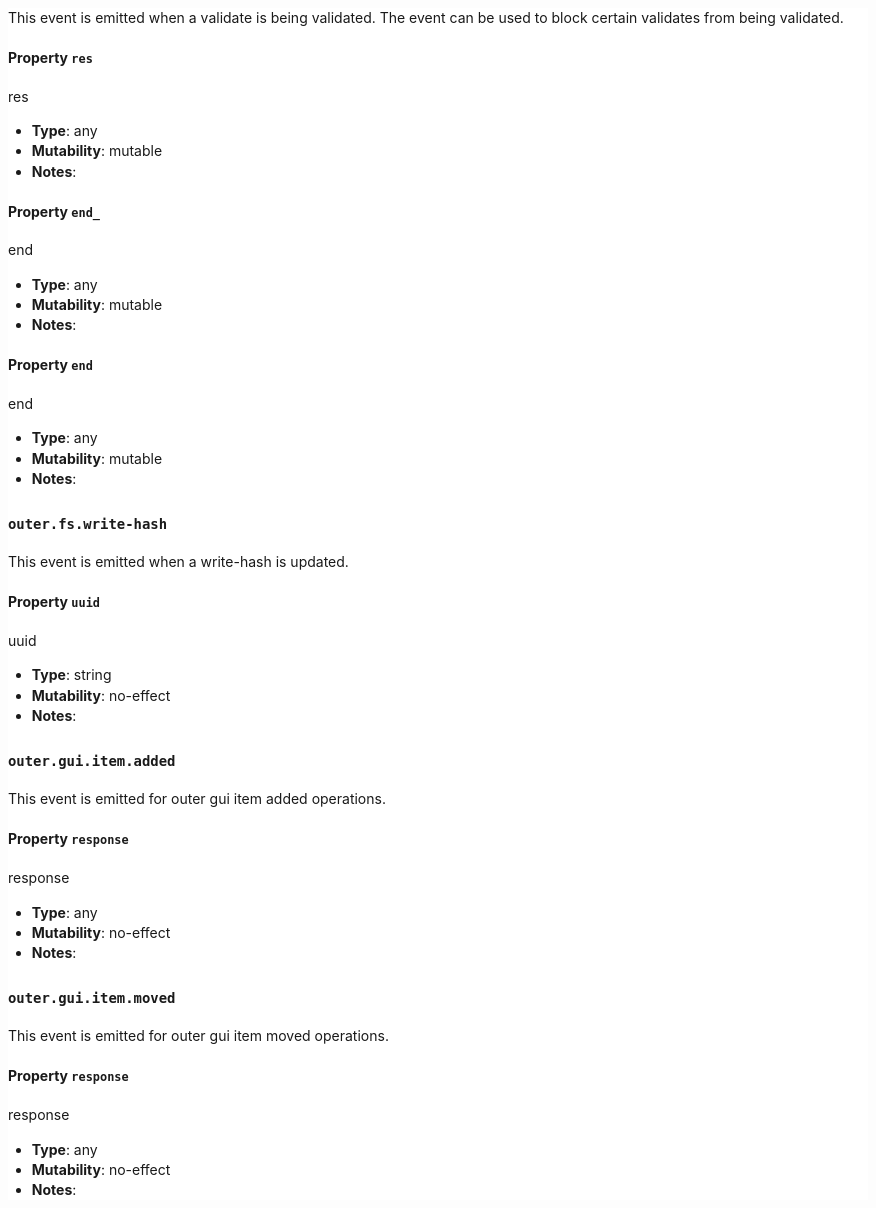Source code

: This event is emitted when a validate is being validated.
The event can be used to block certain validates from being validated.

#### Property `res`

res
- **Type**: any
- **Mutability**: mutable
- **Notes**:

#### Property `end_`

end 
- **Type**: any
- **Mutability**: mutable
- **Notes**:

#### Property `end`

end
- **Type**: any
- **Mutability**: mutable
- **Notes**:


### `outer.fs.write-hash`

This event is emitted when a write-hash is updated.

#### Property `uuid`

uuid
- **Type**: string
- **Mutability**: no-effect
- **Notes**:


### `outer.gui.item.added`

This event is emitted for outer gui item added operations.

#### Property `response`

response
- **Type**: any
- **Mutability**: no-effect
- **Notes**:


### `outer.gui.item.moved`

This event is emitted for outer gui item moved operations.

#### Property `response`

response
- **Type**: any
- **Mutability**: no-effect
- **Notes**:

--

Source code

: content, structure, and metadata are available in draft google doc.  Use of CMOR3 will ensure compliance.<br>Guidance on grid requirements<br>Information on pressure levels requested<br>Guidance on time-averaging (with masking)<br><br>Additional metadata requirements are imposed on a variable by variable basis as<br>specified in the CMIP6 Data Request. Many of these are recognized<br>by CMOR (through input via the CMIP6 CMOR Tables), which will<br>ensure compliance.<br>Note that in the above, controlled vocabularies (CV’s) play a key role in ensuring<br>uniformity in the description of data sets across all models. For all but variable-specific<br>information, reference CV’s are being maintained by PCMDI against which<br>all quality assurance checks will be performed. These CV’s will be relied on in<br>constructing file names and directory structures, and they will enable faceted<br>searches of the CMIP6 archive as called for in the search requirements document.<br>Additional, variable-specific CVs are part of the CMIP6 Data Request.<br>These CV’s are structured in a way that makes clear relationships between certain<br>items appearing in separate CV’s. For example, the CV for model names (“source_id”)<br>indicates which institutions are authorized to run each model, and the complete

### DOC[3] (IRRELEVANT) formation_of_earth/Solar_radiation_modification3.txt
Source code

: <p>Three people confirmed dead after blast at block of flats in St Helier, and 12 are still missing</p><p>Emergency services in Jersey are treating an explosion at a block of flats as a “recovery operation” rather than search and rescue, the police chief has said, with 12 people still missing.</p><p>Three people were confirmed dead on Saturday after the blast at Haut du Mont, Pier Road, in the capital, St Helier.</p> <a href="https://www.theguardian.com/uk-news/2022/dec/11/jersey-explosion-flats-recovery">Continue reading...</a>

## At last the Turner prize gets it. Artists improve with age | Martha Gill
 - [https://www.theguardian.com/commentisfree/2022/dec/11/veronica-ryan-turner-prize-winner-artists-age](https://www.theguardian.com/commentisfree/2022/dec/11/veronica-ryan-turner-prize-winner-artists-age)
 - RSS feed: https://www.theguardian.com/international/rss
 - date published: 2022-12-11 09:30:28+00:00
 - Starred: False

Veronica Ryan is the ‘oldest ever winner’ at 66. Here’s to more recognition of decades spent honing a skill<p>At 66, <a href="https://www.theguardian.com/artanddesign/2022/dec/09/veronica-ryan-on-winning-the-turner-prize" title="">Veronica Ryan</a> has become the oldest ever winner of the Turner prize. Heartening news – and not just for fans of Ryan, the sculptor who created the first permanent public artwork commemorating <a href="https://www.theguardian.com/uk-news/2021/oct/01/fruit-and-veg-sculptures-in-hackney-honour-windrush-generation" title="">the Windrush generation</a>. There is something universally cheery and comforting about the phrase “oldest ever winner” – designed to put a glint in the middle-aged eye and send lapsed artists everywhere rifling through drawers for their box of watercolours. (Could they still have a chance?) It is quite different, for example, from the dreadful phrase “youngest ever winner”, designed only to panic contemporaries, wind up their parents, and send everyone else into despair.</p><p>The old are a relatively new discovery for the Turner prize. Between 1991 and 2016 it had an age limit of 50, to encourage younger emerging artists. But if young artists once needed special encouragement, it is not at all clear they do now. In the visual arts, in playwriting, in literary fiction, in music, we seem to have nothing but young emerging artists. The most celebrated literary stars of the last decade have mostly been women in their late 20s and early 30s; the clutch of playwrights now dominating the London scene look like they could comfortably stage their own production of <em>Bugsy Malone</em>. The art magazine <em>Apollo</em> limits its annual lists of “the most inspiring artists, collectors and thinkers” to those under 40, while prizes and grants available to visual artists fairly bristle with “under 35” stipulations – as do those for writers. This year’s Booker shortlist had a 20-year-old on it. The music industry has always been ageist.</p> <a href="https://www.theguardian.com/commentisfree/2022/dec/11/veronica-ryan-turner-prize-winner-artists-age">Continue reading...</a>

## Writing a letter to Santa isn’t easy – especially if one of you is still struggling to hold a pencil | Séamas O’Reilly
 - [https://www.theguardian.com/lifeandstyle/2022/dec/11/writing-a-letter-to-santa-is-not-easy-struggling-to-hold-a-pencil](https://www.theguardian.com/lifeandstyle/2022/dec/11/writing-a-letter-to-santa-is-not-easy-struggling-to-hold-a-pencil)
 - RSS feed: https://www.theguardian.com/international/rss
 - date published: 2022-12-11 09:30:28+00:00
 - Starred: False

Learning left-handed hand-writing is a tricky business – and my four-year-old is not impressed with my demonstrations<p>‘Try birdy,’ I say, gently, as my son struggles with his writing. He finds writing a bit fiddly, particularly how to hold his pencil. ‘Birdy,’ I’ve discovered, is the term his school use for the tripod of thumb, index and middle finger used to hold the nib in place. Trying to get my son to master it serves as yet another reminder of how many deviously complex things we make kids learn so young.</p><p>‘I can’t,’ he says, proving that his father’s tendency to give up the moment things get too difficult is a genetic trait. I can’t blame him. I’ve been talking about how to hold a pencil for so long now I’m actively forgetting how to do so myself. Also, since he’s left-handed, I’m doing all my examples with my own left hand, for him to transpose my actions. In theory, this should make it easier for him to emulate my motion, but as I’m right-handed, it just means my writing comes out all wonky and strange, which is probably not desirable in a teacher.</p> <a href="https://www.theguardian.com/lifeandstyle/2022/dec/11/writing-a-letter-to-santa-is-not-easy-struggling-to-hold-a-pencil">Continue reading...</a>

● WHAT THIS TASK INVOLVES:
Check each line of the material for the string "operations" and say how many lines have it. Give the number only.

● ANSWER SECTION:
2